Human beings are relationally dependent, regardless of race, gender, or functionality, and while persons with disability may seem to epitomize dependency, they are neither more nor less dependent than those without disabilities. Many people deny, if not absolutely reject, any claim of dependence on others once maturity is reached; however, this position contradicts reality—disabled and nondisabled alike are dependent on others for the provision of both basic and complex services. Acknowledging one’s dependence can facilitate relief from the hardships everyone experiences over the course of a lifetime: sickness, injury, disease, and the difficulties of aging.
With Radical Dependence, Mary Jo Iozzio approaches concerns of and for disabled persons by presenting a Trinitarian theological anthropology of relationality and the radical dependence that such a reality presumes. Iozzio demonstrates the influence such a theology can have on the ways that institutions—healthcare, schools, social services, civic organizations, and churches—can practice solidarity and subsidiarity alongside people with disability who have been too long oppressed, sequestered, and forgotten.
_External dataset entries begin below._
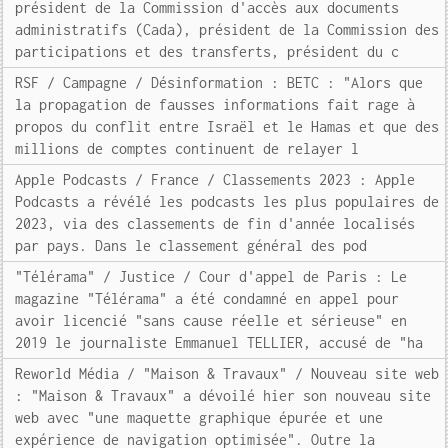
président de la Commission d'accès aux documents
administratifs (Cada), président de la Commission des
participations et des transferts, président du c
RSF / Campagne / Désinformation : BETC : "Alors que
la propagation de fausses informations fait rage à
propos du conflit entre Israël et le Hamas et que des
millions de comptes continuent de relayer l
Apple Podcasts / France / Classements 2023 : Apple
Podcasts a révélé les podcasts les plus populaires de
2023, via des classements de fin d'année localisés
par pays. Dans le classement général des pod
"Télérama" / Justice / Cour d'appel de Paris : Le
magazine "Télérama" a été condamné en appel pour
avoir licencié "sans cause réelle et sérieuse" en
2019 le journaliste Emmanuel TELLIER, accusé de "ha
Reworld Média / "Maison & Travaux" / Nouveau site web
: "Maison & Travaux" a dévoilé hier son nouveau site
web avec "une maquette graphique épurée et une
expérience de navigation optimisée". Outre la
Disability studies is increasingly engaging theology and ethics. Colleagues in systematics have offered keen insights and challenges to theological anthropology inclusive of people with disability. This text builds on some of that work, expands it through a Trinitarian lens, and approaches each imago Dei as inherently dependent upon others. Radical Dependence considers the contours of an ethics that uses a disability hermeneutic while it engages the Scriptures, systematic theology, virtue ethics, and Catholic Social Teaching applied to questions that arise in formal, informal, and intimate contexts. This is an ethical vision for people with disability and the nondisabled alike, for all who wish to embrace the radical fullness of human existence.